_Directive_
Rewrite the listing from its first line through the line containing "scientific name: Pentanema salicinum", switching each "scientific name" to "binomial" and leaving everything else unchanged.

_Exercise inputs_
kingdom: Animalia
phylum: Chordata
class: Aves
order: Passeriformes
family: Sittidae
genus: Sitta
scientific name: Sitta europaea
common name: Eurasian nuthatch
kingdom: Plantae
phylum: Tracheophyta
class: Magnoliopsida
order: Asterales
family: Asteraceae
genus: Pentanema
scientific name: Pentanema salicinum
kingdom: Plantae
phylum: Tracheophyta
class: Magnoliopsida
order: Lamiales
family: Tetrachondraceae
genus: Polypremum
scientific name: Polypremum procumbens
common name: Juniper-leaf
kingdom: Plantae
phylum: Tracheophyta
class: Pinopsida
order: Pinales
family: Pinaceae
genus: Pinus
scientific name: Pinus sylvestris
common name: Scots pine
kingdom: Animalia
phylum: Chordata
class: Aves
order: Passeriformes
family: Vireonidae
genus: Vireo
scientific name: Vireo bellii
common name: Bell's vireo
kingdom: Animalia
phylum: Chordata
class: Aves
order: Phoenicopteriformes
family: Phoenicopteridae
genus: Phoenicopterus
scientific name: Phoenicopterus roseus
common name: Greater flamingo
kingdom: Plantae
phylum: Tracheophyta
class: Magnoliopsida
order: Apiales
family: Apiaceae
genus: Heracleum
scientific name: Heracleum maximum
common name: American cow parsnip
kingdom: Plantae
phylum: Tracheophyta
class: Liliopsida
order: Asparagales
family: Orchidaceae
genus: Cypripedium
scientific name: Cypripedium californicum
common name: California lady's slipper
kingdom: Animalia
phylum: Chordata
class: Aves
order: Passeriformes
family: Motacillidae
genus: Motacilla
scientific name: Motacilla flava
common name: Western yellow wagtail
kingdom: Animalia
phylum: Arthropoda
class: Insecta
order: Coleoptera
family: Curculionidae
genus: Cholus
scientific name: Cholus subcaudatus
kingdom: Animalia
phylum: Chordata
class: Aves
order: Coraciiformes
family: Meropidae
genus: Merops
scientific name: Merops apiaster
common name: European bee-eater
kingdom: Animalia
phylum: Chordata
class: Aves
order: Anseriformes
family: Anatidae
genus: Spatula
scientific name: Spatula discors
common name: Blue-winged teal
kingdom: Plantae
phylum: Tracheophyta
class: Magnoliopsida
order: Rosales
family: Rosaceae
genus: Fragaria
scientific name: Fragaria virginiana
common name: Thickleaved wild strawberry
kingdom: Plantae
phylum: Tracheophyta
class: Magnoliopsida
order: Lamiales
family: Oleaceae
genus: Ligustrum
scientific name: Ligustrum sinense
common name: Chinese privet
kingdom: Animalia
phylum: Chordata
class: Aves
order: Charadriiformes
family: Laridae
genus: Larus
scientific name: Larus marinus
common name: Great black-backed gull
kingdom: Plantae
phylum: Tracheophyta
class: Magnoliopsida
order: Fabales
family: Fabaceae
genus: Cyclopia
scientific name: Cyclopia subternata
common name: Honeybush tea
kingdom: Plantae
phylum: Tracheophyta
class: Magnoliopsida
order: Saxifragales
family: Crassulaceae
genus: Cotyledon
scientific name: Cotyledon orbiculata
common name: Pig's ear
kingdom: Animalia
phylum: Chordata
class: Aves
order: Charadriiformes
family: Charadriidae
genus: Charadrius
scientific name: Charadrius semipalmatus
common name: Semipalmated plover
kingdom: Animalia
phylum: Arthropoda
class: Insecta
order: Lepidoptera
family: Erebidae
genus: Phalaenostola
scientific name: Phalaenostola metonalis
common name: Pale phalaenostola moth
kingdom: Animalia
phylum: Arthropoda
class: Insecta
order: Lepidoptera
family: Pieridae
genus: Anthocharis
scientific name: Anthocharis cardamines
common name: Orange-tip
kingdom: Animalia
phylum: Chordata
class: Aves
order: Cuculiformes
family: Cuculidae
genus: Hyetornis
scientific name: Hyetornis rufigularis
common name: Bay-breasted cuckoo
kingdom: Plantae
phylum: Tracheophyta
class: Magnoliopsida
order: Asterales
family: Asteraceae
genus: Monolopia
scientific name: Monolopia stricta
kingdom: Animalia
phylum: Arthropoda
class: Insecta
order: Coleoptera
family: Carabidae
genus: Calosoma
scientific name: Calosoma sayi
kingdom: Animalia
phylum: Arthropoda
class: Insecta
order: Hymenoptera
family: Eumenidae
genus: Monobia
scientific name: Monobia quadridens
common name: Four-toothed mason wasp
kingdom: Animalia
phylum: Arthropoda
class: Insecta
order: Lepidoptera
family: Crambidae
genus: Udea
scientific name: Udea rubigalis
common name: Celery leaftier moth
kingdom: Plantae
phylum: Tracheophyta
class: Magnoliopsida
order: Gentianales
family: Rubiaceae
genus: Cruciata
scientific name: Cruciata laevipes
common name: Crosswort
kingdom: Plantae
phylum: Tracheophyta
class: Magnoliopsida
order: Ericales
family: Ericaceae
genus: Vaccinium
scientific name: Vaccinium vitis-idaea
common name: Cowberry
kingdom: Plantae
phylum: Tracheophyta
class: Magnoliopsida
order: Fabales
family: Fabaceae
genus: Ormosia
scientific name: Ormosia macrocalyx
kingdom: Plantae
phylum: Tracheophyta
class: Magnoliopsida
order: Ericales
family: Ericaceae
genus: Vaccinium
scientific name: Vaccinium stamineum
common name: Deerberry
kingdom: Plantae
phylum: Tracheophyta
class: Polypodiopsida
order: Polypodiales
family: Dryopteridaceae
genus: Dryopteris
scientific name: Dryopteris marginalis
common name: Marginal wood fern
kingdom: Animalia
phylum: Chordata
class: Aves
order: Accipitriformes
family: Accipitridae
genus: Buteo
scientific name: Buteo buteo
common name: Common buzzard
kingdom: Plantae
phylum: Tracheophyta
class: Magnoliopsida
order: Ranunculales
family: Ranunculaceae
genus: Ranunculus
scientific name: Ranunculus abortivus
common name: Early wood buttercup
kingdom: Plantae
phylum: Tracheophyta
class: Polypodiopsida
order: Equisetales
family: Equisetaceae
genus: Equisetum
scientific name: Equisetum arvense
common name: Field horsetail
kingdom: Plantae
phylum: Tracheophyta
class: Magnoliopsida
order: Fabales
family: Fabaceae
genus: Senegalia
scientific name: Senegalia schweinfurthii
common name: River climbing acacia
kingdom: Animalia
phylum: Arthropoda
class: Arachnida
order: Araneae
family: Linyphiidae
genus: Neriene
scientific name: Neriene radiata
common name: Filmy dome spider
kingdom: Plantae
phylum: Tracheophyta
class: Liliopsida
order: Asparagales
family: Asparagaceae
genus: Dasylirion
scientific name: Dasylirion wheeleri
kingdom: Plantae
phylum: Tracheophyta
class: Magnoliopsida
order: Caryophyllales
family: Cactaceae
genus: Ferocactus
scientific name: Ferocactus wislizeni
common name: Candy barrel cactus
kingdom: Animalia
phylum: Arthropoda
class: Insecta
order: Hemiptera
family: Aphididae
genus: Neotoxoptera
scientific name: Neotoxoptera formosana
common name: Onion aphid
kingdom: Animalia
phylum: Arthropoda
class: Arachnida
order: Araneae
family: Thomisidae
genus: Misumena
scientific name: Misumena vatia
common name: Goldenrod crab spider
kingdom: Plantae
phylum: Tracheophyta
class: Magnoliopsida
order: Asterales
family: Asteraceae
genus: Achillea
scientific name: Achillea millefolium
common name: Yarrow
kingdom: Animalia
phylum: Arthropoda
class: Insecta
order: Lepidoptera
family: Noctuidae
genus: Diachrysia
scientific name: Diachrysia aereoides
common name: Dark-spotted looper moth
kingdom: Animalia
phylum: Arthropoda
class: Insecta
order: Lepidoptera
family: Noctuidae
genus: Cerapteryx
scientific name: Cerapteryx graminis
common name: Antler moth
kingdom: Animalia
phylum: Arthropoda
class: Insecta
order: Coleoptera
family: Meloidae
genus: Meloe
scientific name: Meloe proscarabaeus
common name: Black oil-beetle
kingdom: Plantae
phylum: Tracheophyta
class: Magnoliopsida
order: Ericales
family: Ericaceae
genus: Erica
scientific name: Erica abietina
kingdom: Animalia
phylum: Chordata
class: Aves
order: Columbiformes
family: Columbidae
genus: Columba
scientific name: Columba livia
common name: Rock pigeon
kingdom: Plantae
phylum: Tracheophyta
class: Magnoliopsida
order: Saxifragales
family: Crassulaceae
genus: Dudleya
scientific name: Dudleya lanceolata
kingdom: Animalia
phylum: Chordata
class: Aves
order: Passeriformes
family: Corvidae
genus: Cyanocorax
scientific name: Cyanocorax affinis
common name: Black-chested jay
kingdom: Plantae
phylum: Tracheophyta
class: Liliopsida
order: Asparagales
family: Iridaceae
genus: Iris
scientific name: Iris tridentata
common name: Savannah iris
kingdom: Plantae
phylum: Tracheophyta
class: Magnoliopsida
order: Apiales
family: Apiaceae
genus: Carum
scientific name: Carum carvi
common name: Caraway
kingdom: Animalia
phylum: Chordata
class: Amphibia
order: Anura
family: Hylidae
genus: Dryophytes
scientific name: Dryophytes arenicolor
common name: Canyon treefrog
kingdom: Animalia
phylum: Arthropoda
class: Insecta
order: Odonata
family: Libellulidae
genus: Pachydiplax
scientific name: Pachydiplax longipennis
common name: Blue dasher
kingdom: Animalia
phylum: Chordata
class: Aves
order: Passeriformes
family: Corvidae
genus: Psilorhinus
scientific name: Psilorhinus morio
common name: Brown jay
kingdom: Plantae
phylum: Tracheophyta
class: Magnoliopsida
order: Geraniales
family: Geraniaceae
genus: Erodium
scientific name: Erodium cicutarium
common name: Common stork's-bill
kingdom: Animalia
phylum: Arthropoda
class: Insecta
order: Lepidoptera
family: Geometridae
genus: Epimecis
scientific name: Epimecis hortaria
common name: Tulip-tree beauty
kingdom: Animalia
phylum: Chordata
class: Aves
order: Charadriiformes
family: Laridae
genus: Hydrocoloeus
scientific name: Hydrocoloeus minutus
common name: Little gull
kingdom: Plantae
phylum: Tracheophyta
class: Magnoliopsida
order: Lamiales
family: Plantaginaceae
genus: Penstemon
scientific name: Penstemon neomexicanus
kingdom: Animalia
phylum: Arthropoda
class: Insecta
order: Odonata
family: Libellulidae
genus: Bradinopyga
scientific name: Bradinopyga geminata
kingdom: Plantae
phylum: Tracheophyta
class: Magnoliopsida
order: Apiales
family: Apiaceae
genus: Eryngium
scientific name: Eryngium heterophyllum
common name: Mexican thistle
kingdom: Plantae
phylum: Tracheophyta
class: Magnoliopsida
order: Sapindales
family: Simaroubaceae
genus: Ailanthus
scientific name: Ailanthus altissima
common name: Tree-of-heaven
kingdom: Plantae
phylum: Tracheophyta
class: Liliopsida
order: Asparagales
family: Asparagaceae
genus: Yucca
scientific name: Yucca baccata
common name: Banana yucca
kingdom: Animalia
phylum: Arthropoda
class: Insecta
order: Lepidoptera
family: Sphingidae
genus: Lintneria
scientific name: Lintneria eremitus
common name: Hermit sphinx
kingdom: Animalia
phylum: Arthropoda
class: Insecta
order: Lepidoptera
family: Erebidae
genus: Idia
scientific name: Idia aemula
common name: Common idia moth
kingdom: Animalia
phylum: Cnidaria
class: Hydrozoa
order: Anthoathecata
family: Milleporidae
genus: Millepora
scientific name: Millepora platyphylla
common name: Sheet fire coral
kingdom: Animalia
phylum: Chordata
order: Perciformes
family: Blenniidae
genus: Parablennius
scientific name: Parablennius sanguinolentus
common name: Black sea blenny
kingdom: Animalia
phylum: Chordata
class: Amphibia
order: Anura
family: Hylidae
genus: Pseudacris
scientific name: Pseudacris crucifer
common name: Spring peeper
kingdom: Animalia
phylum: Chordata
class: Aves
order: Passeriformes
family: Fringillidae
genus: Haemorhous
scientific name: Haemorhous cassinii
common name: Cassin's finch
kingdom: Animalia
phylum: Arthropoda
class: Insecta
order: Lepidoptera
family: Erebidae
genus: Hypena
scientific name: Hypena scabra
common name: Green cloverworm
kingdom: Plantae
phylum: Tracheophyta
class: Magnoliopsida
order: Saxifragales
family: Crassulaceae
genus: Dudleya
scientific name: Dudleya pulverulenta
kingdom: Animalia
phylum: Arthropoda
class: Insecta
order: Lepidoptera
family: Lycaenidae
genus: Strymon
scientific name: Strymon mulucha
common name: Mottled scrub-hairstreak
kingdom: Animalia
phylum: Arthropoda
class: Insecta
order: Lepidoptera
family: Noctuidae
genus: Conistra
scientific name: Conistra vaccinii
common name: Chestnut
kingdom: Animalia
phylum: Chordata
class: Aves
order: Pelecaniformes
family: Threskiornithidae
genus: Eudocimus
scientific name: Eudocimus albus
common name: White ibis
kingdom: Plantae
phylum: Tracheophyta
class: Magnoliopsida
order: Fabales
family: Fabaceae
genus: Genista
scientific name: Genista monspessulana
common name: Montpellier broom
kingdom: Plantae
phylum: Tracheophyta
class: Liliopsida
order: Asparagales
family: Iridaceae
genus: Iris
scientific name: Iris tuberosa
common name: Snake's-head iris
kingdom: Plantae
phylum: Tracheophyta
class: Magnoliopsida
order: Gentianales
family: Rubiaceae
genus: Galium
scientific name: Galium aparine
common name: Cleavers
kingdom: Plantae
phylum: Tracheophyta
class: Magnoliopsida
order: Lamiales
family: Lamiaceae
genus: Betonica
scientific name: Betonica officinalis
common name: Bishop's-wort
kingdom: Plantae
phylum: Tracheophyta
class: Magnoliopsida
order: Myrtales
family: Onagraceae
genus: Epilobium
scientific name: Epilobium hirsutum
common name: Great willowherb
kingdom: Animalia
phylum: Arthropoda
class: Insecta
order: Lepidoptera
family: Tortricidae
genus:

_Response_
kingdom: Animalia
phylum: Chordata
class: Aves
order: Passeriformes
family: Sittidae
genus: Sitta
binomial: Sitta europaea
common name: Eurasian nuthatch
kingdom: Plantae
phylum: Tracheophyta
class: Magnoliopsida
order: Asterales
family: Asteraceae
genus: Pentanema
binomial: Pentanema salicinum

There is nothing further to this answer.